On the Emergence of Cross-Task Linearity in the Pretraining-Finetuning Paradigm
Zhanpeng Zhou, Zijun Chen, Yilan Chen, Bo Zhang, Junchi Yan
TL;DR
The paper identifies Cross-Task Linearity (CTL), a cross-task extension of Layerwise Linear Feature Connectivity (LLFC), as a prevalent phenomenon when finetuning from a shared pretrained checkpoint on different tasks. It shows that linear interpolations of finetuned weights yield features that closely follow the linear interpolation of their layerwise features, suggesting an approximate linear map from parameter space to feature space. CTL is leveraged to explain model merging/editing techniques such as model averaging and task arithmetic, by translating parameter-space operations into the feature space.
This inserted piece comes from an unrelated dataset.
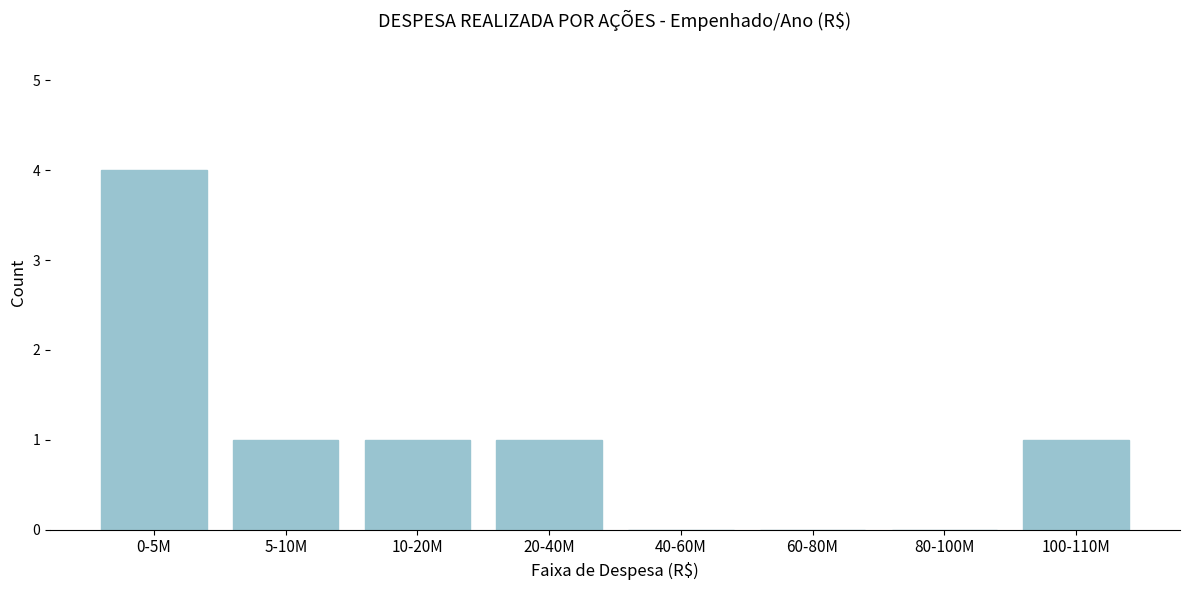

Reading left to right, transcribe all the data shown in this chart.

0-5M=4	5-10M=1	10-20M=1	20-40M=1	40-60M=0	60-80M=0	80-100M=0	100-110M=1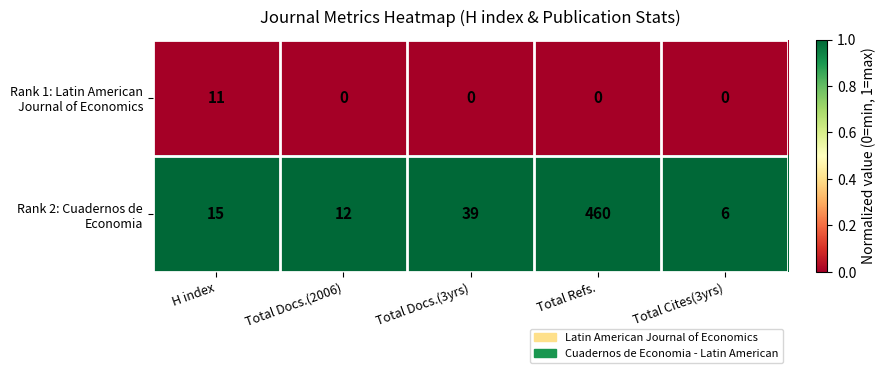

What is the total value across all series at Total Cites(3yrs)?

6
The authors also explore root causes, linking CTL to pretraining depth and task similarity, and provide a preliminary theoretical bound related to loss flatness and weight distance, with notes on future work for theory and large-language-model settings.
Abstract
The pretraining-finetuning paradigm has become the prevailing trend in modern deep learning. In this work, we discover an intriguing linear phenomenon in models that are initialized from a common pretrained checkpoint and finetuned on different tasks, termed as Cross-Task Linearity (CTL). Specifically, we show that if we linearly interpolate the weights of two finetuned models, the features in the weight-interpolated model are often approximately equal to the linear interpolation of features in two finetuned models at each layer. We provide comprehensive empirical evidence supporting that CTL consistently occurs for finetuned models that start from the same pretrained checkpoint. We conjecture that in the pretraining-finetuning paradigm, neural networks approximately function as linear maps, mapping from the parameter space to the feature space. Based on this viewpoint, our study unveils novel insights into explaining model merging/editing, particularly by translating operations from the parameter space to the feature space. Furthermore, we delve deeper into the root cause for the emergence of CTL, highlighting the role of pretraining.